Aristotle's system can be set out as a hierarchy, with metaphysics at the top and methodology running throughout. Beneath metaphysics are the sciences, with theoretical, practical and productive (or craft) sciences in hierarchical order. This hierarchy does not imply that, say, metaphysics is superior to biology or nursing, but rather that metaphysics can be understood without reference to the other two but, as we shall see, not vice versa.
Two themes run through Aristotelian philosophy. The first is Aristotle's method of inquiry, central to which is that our starting point is not pure empirical data but rather current puzzles; complementing this method is a realist philosophy. The second theme is teleology, the understanding of action in the world in terms of ends, as when we say a plant grows roots in order to reach water and nutrients.

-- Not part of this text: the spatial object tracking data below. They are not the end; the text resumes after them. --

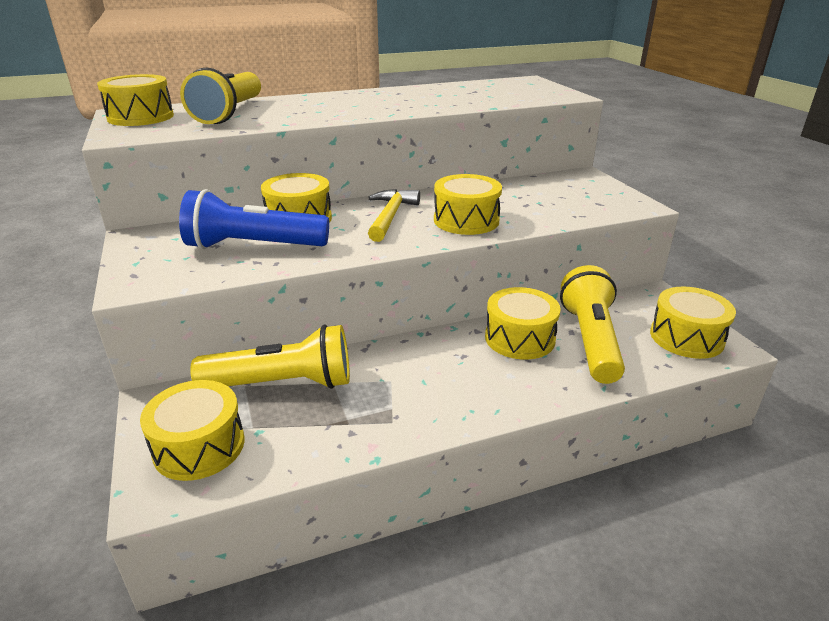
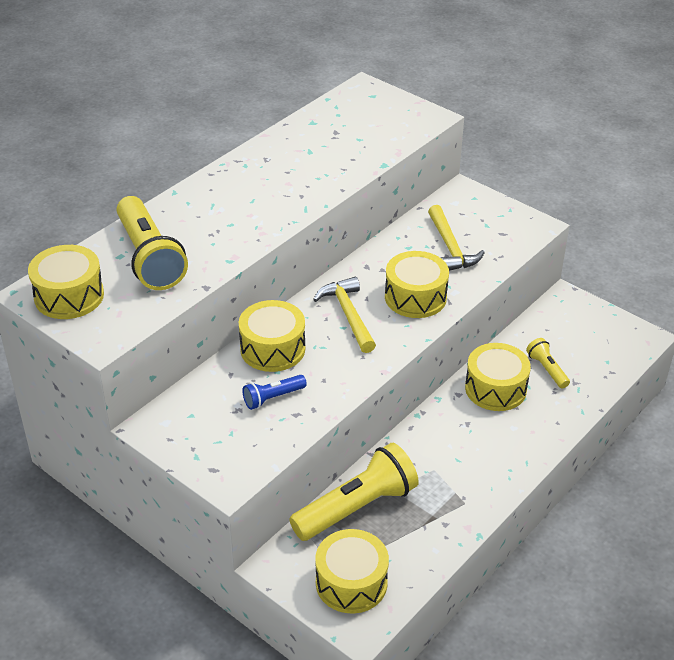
camera: 30 degrees left, 10 degrees up
blue flashlight [179,189,329,249] -> blue flashlight [242,375,307,410], size x0.48
yellow flashlight [560,265,625,384] -> yellow flashlight [526,338,570,389], size x0.48
yellow drum [650,287,736,359] -> none
none -> yellow hammer [428,205,485,271]

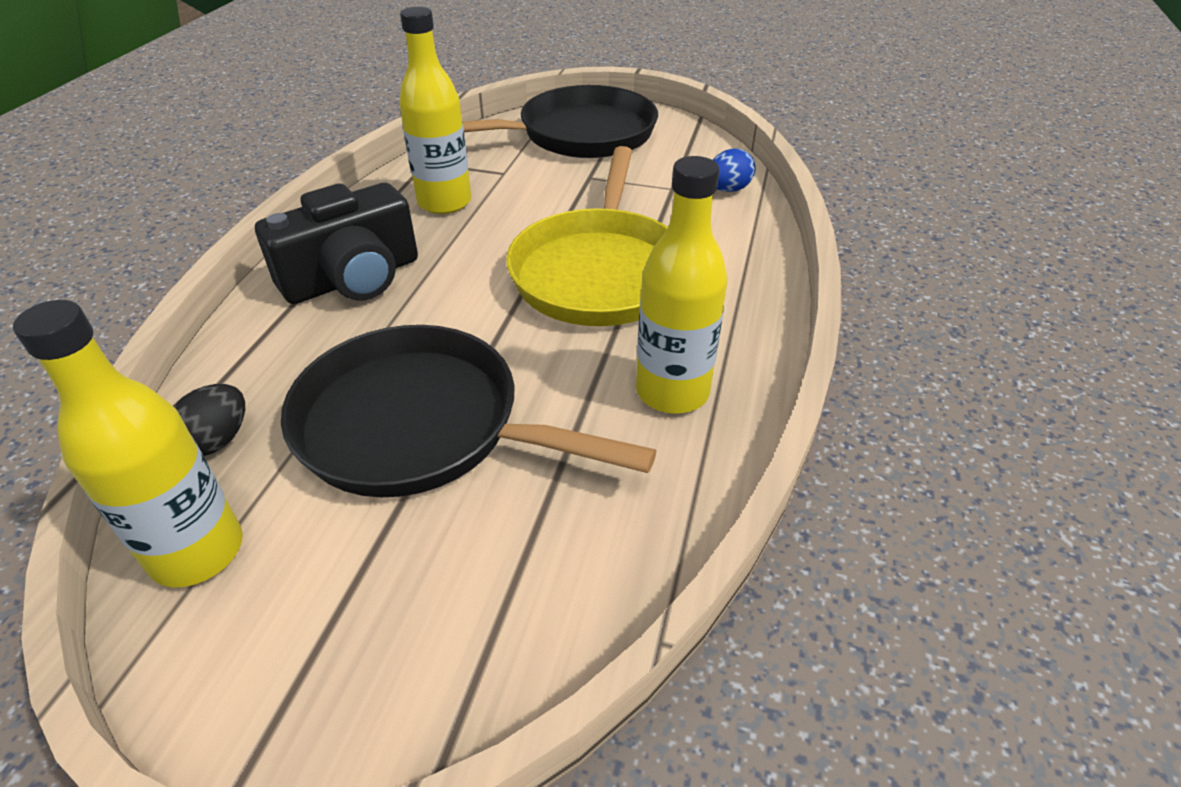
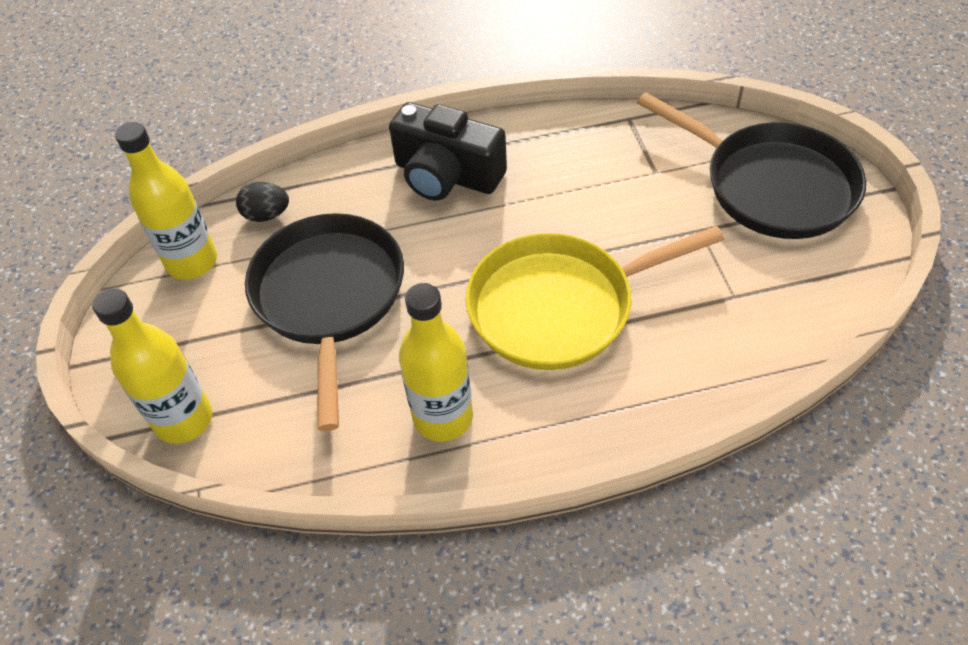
camera: 65 degrees right, 10 degrees up
yellow bottle [399,7,471,214] -> yellow bottle moved to [92,288,213,444]
blue egg [713,149,755,192] -> none

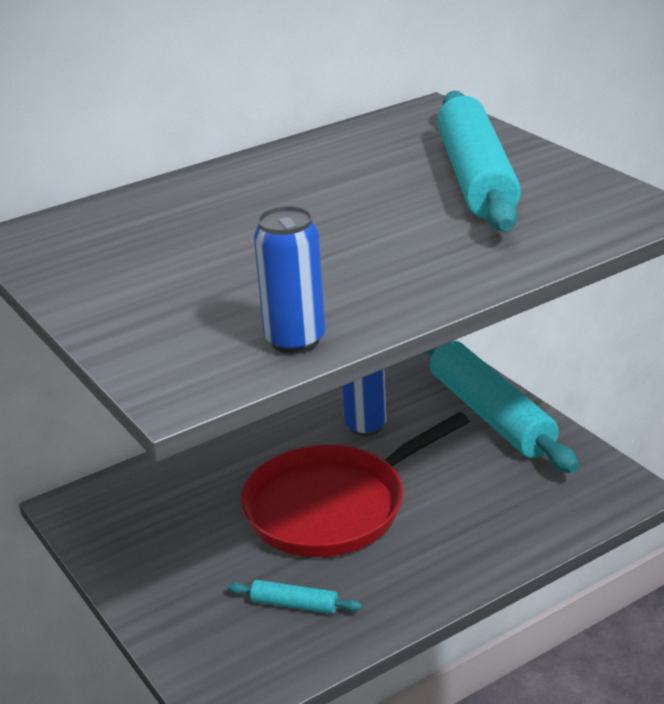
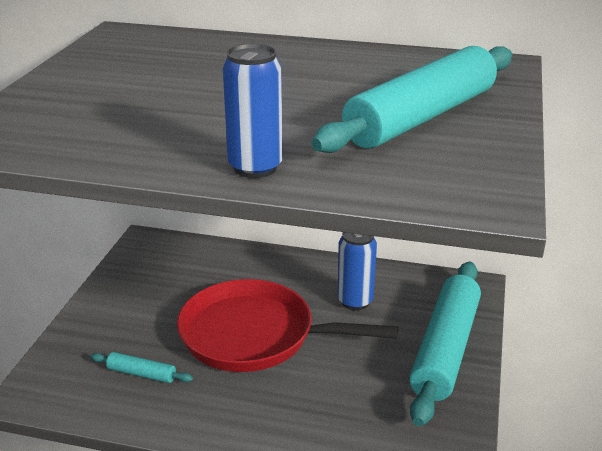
camera: 45 degrees right, 0 degrees up
turquoise rolling pin [228,580,362,614] -> turquoise rolling pin turned 45 degrees counterclockwise [91,352,193,383]
blue can [254,206,325,354] -> blue can moved to [223,44,283,178]

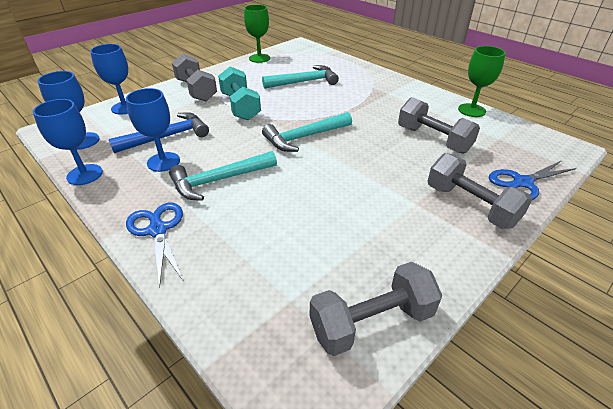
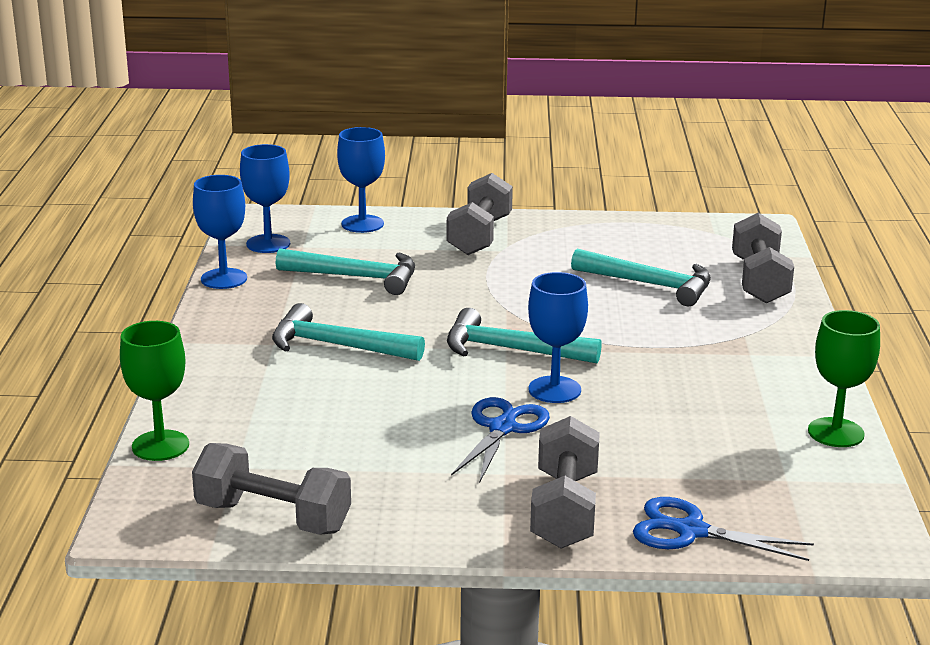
camera: 45 degrees right, 15 degrees down
blue hammer [109,112,209,153] -> turquoise hammer [275,248,415,295]
blue goblet [126,88,180,172] -> blue goblet moved to [528,272,588,403]
blue scissors [126,203,183,288] -> blue scissors moved to [451,397,550,483]
turquoise dumbbell [218,66,261,120] -> none
green goblet [244,5,270,63] -> green goblet moved to [120,321,189,461]
grey dumbbell [398,97,480,154] -> grey dumbbell moved to [732,213,794,303]

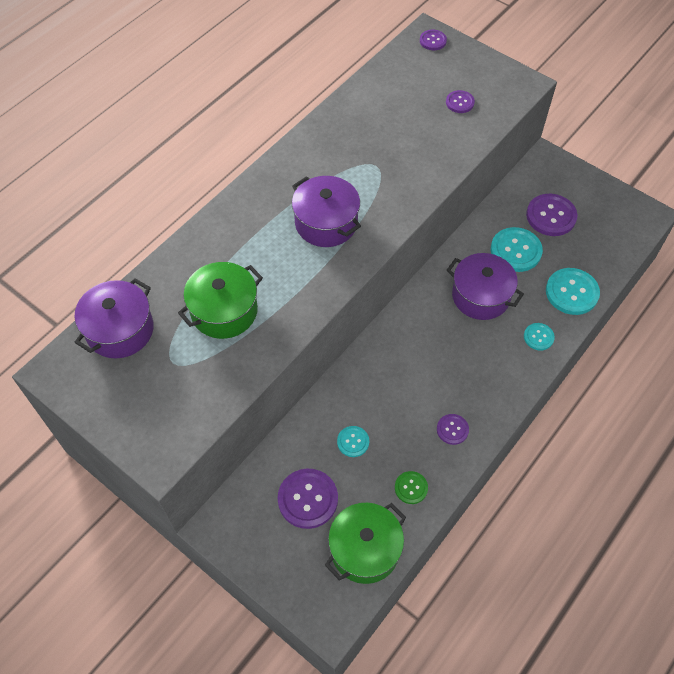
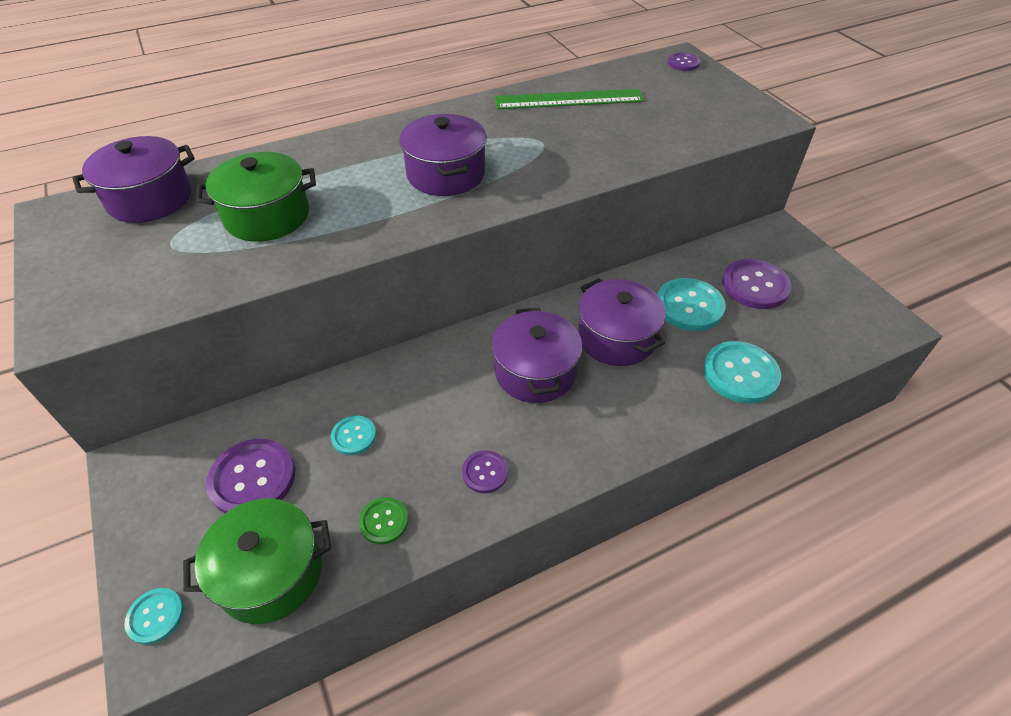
camera: 25 degrees right, 10 degrees down
purple button [446,90,475,113] -> none
turquoise button [524,323,555,351] -> turquoise button moved to [125,588,184,645]
none -> purple pot [492,308,583,403]
none -> green ruler [495,89,644,109]

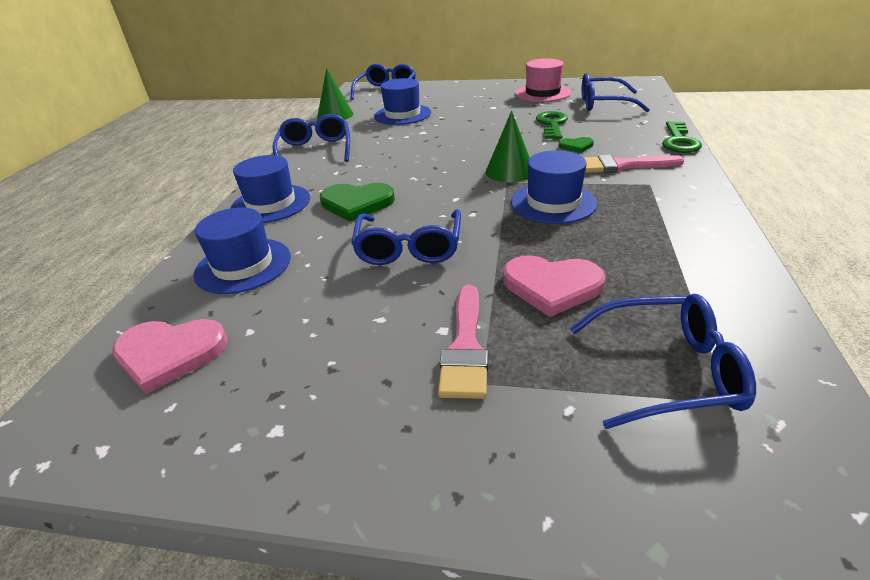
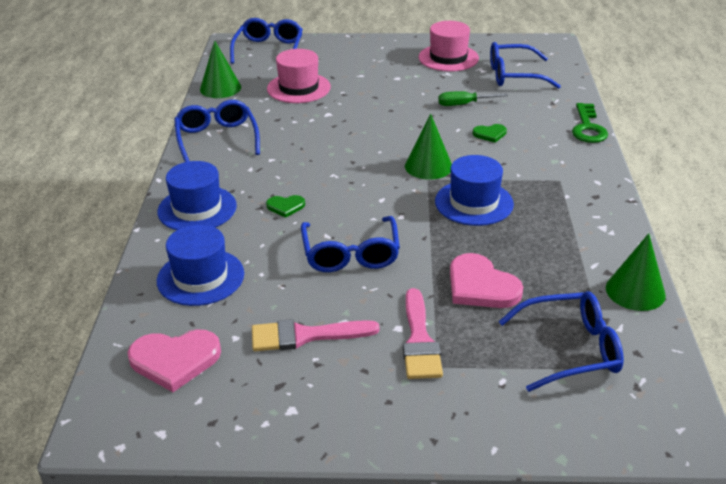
camera: 10 degrees left, 0 degrees up
green heart [320,183,395,222] -> green heart [266,195,305,218], size x0.53
blue hat [374,78,431,125] -> pink hat [267,49,331,103]
pink heart [503,255,606,317] -> pink heart turned 45 degrees clockwise [450,253,523,308]
green key [536,111,568,139] -> green screwdriver [438,91,508,106]
pink brush [583,154,684,173] -> pink brush moved to [252,319,379,351]
none -> green cone [606,233,666,311]

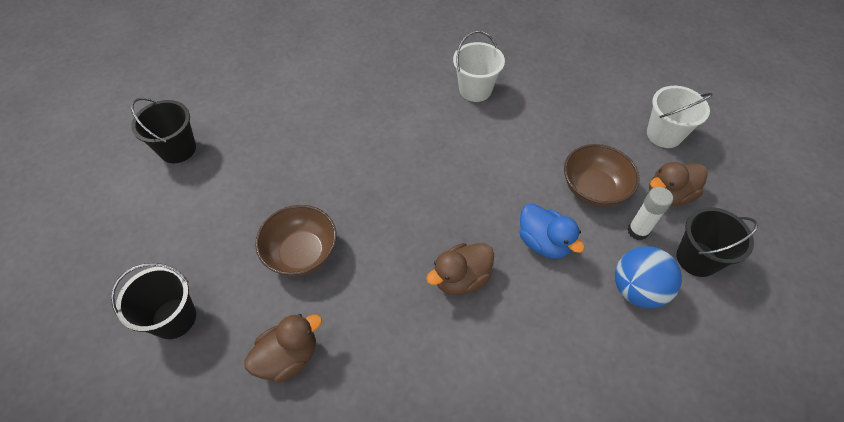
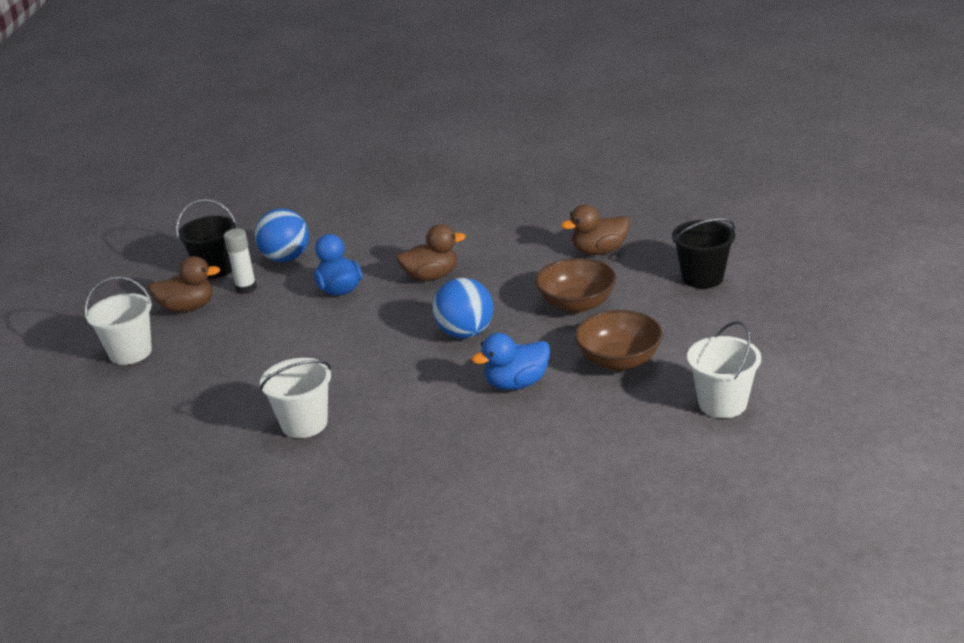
camera: 160 degrees left, 25 degrees down
black bucket [131,98,196,163] -> white bucket [687,321,761,418]
brown bowl [564,144,640,207] -> brown bowl moved to [575,310,663,371]
none -> blue ball [433,278,493,339]
none -> blue duck [471,333,550,390]

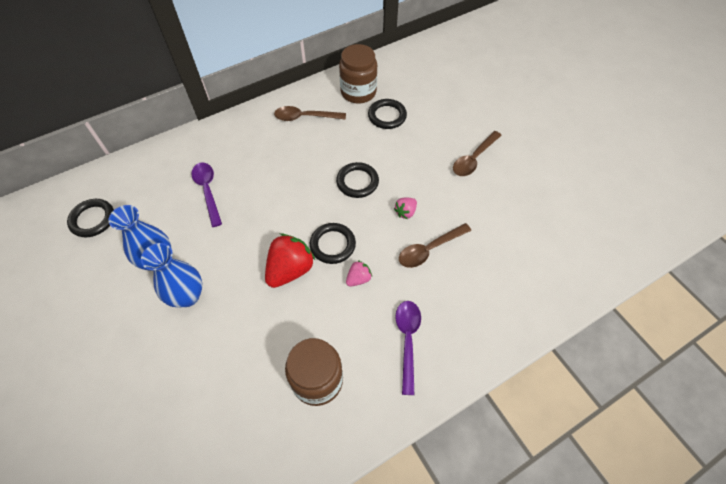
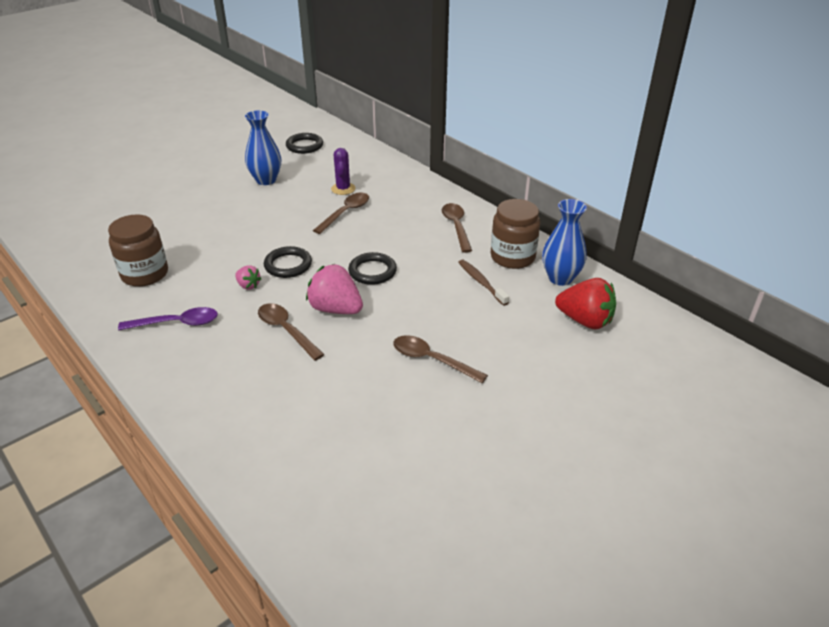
camera: 80 degrees right, 20 degrees down
blue vase [141,243,202,308] -> blue vase moved to [542,199,587,286]
purple spoon [191,162,222,227] -> purple cactus [331,148,355,195]
red strawberry [265,234,315,288] -> red strawberry moved to [555,278,616,330]
black ring [368,99,407,129] -> brown toothbrush [458,260,509,306]
pink strawberry [394,197,417,219] -> pink strawberry [306,264,363,314], size x1.96
none -> brown spoon [313,193,369,234]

Implications for nursing. Good health is the good functioning of the material aspect of humans; flourishing is good functioning of humans per se. The goals of nursing, which are based in health, are subsumed by the overall human goal of flourishing, and this helps us to understand and set boundaries to health care. Two examples illustrate this. The first is that mental illness is strongly within the purview of nursing and health care whereas bad decisions, such as smoking, are only marginally so. The second is ethics, where it is argued that the attempt to describe ethical decision-making as in addition to and separate from the decisions made within nursing and health care itself cannot be sustained.